Tuesday, August 11, 2015

Chickens come and go

We bought our twenty chickens just in time for our grandsons to learn the joys of baby chicks. Kieran and Jasper the older two, cradled them gently in their cupped hands, satisfied just to watch them and feel their fragile bodies beneath the fluffy feathers.

Dave and I enjoyed walking out to the barn first thing in the morning to let them out into their run and returning to the barn every evening to shut them up safe. We checked on the sheep and talked to the chickens on each trip. It was very bucolic, perhaps too bucolic. I was actually looking forward to the day the last chicken learned to fly so that they could use our automatic chicken door that closed at dusk and opened at dawn.
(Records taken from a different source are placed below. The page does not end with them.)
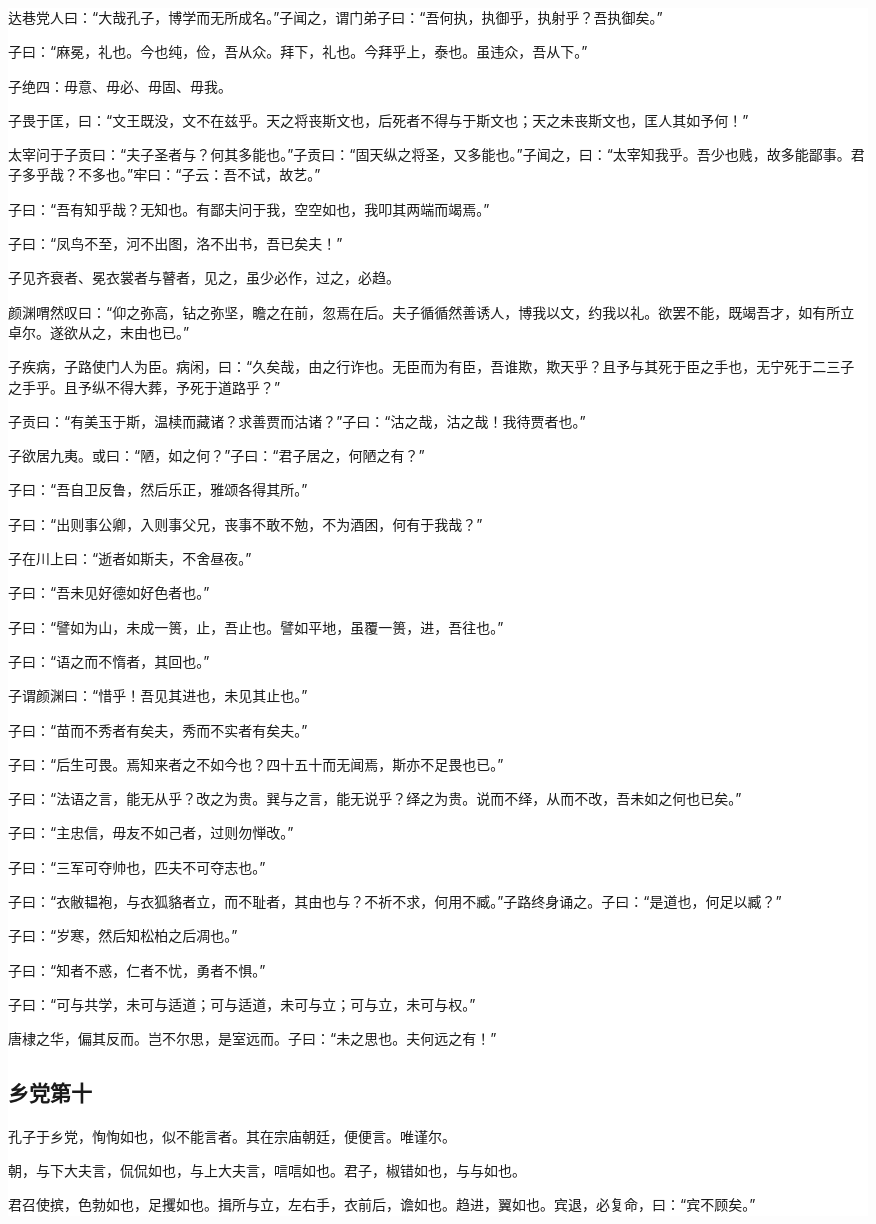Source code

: 达巷党人曰：“大哉孔子，博学而无所成名。”子闻之，谓门弟子曰：“吾何执，执御乎，执射乎？吾执御矣。”

子曰：“麻冕，礼也。今也纯，俭，吾从众。拜下，礼也。今拜乎上，泰也。虽违众，吾从下。”

子绝四：毋意、毋必、毋固、毋我。

子畏于匡，曰：“文王既没，文不在兹乎。天之将丧斯文也，后死者不得与于斯文也；天之未丧斯文也，匡人其如予何！”

太宰问于子贡曰：“夫子圣者与？何其多能也。”子贡曰：“固天纵之将圣，又多能也。”子闻之，曰：“太宰知我乎。吾少也贱，故多能鄙事。君子多乎哉？不多也。”牢曰：“子云：吾不试，故艺。”

子曰：“吾有知乎哉？无知也。有鄙夫问于我，空空如也，我叩其两端而竭焉。”

子曰：“凤鸟不至，河不出图，洛不出书，吾已矣夫！”

子见齐衰者、冕衣裳者与瞽者，见之，虽少必作，过之，必趋。

颜渊喟然叹曰：“仰之弥高，钻之弥坚，瞻之在前，忽焉在后。夫子循循然善诱人，博我以文，约我以礼。欲罢不能，既竭吾才，如有所立卓尔。遂欲从之，末由也已。”

子疾病，子路使门人为臣。病闲，曰：“久矣哉，由之行诈也。无臣而为有臣，吾谁欺，欺天乎？且予与其死于臣之手也，无宁死于二三子之手乎。且予纵不得大葬，予死于道路乎？”

子贡曰：“有美玉于斯，温椟而藏诸？求善贾而沽诸？”子曰：“沽之哉，沽之哉！我待贾者也。”

子欲居九夷。或曰：“陋，如之何？”子曰：“君子居之，何陋之有？”

子曰：“吾自卫反鲁，然后乐正，雅颂各得其所。”

子曰：“出则事公卿，入则事父兄，丧事不敢不勉，不为酒困，何有于我哉？”

子在川上曰：“逝者如斯夫，不舍昼夜。”

子曰：“吾未见好德如好色者也。”

子曰：“譬如为山，未成一篑，止，吾止也。譬如平地，虽覆一篑，进，吾往也。”

子曰：“语之而不惰者，其回也。”

子谓颜渊曰：“惜乎！吾见其进也，未见其止也。”

子曰：“苗而不秀者有矣夫，秀而不实者有矣夫。”

子曰：“后生可畏。焉知来者之不如今也？四十五十而无闻焉，斯亦不足畏也已。”

子曰：“法语之言，能无从乎？改之为贵。巽与之言，能无说乎？绎之为贵。说而不绎，从而不改，吾未如之何也已矣。”

子曰：“主忠信，毋友不如己者，过则勿惮改。”

子曰：“三军可夺帅也，匹夫不可夺志也。”

子曰：“衣敝韫袍，与衣狐貉者立，而不耻者，其由也与？不祈不求，何用不臧。”子路终身诵之。子曰：“是道也，何足以臧？”

子曰：“岁寒，然后知松柏之后凋也。”

子曰：“知者不惑，仁者不忧，勇者不惧。”

子曰：“可与共学，未可与适道；可与适道，未可与立；可与立，未可与权。”

唐棣之华，偏其反而。岂不尔思，是室远而。子曰：“未之思也。夫何远之有！”

## 乡党第十
孔子于乡党，恂恂如也，似不能言者。其在宗庙朝廷，便便言。唯谨尔。

朝，与下大夫言，侃侃如也，与上大夫言，唁唁如也。君子，椒错如也，与与如也。

君召使摈，色勃如也，足攫如也。揖所与立，左右手，衣前后，谵如也。趋进，翼如也。宾退，必复命，曰：“宾不顾矣。”
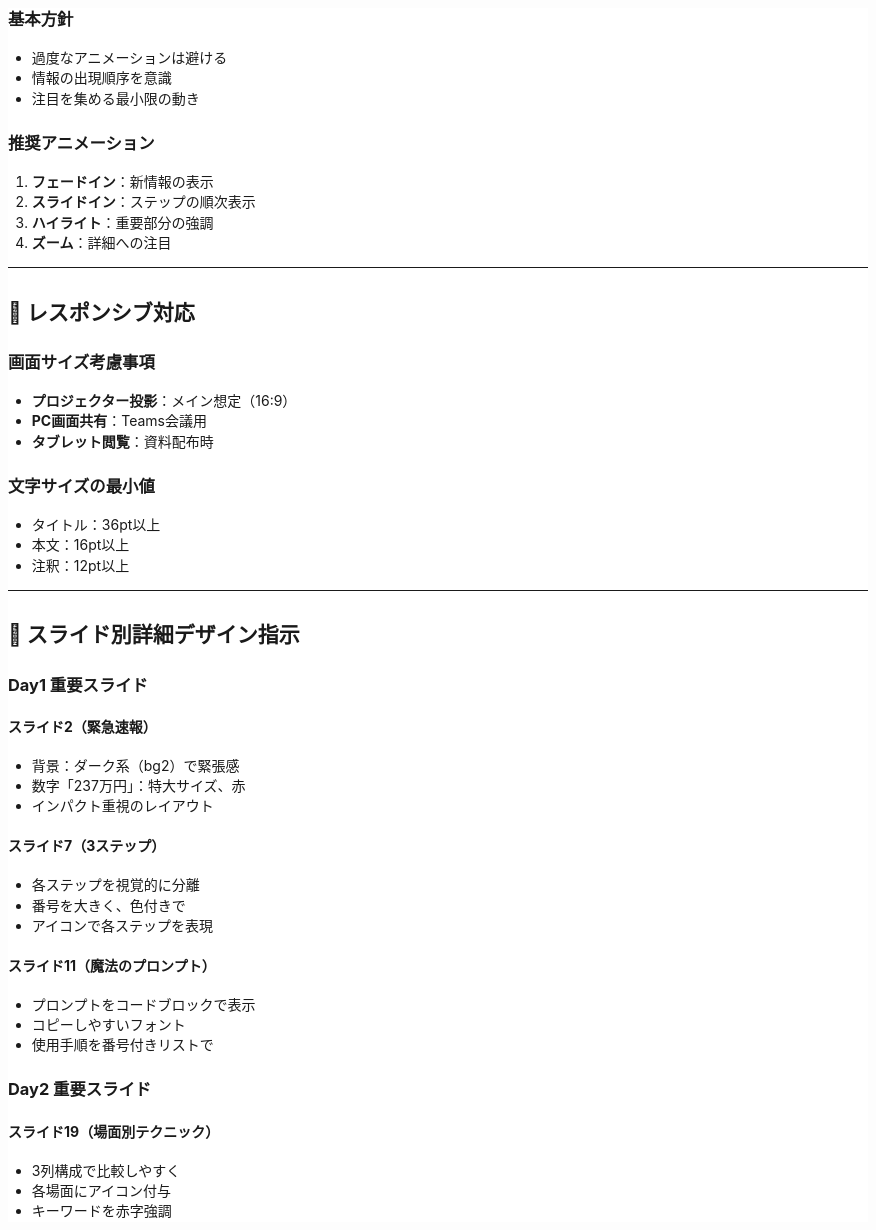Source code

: ### 基本方針
- 過度なアニメーションは避ける
- 情報の出現順序を意識
- 注目を集める最小限の動き

### 推奨アニメーション
1. **フェードイン**：新情報の表示
2. **スライドイン**：ステップの順次表示
3. **ハイライト**：重要部分の強調
4. **ズーム**：詳細への注目

---

## 📱 レスポンシブ対応

### 画面サイズ考慮事項
- **プロジェクター投影**：メイン想定（16:9）
- **PC画面共有**：Teams会議用
- **タブレット閲覧**：資料配布時

### 文字サイズの最小値
- タイトル：36pt以上
- 本文：16pt以上
- 注釈：12pt以上

---

## 🎯 スライド別詳細デザイン指示

### Day1 重要スライド

#### スライド2（緊急速報）
- 背景：ダーク系（bg2）で緊張感
- 数字「237万円」：特大サイズ、赤
- インパクト重視のレイアウト

#### スライド7（3ステップ）
- 各ステップを視覚的に分離
- 番号を大きく、色付きで
- アイコンで各ステップを表現

#### スライド11（魔法のプロンプト）
- プロンプトをコードブロックで表示
- コピーしやすいフォント
- 使用手順を番号付きリストで

### Day2 重要スライド

#### スライド19（場面別テクニック）
- 3列構成で比較しやすく
- 各場面にアイコン付与
- キーワードを赤字強調
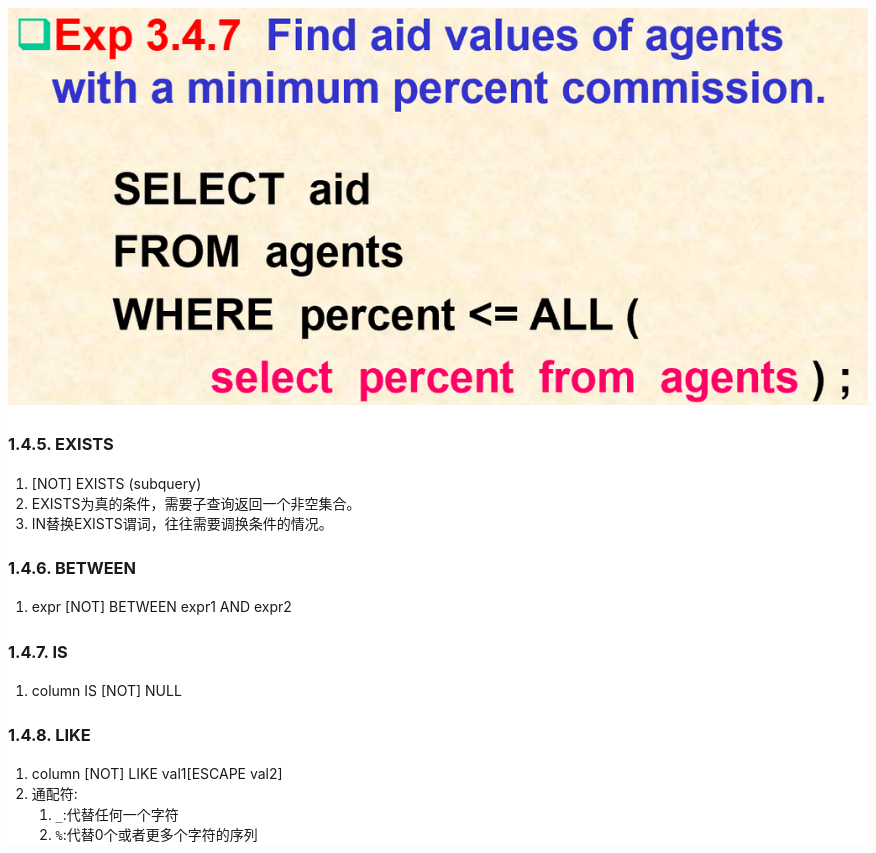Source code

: ![](img/ch03/3.png)

### 1.4.5. EXISTS
1. [NOT] EXISTS (subquery)
2. EXISTS为真的条件，需要子查询返回一个非空集合。
3. IN替换EXISTS谓词，往往需要调换条件的情况。

### 1.4.6. BETWEEN
1. expr [NOT] BETWEEN expr1 AND expr2

### 1.4.7. IS
1. column IS [NOT] NULL

### 1.4.8. LIKE
1. column [NOT] LIKE val1[ESCAPE val2]
2. 通配符:
   1. `_`:代替任何一个字符
   2. `%`:代替0个或者更多个字符的序列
And then one morning when Dave went out, there were only three live chickens left in the coup. A critter had climbed the fence and found her way through the automatic chicken door. What ever kind of animal it was, the critter must have been working for weeks to find a way into the coup and had finally succeeded.

Dave shut off the automatic door and reinforced the fence, but the next morning the last three chickens were dead.

I was stunned at how sad I felt, way out of proportion to the amount of love I thought I had for those chickens. But I cared. I had treasured the joy in Kieran and Simon and Jasper's responses, the expectation of someday gathering eggs, the pleasure I got from watching the chicks change from fuzzy balls of down to scraggly adolescents, to beautiful adult plumage  in black and white and brown. We would have been butchering our soon. But to have something else butcher them, and not to even eat them all, that was so sad.

Dave and I are working on plans for a more secure chicken coop. Next spring, we'll begin again. After all we should have remembered, chicken lives are fragile, they come and go.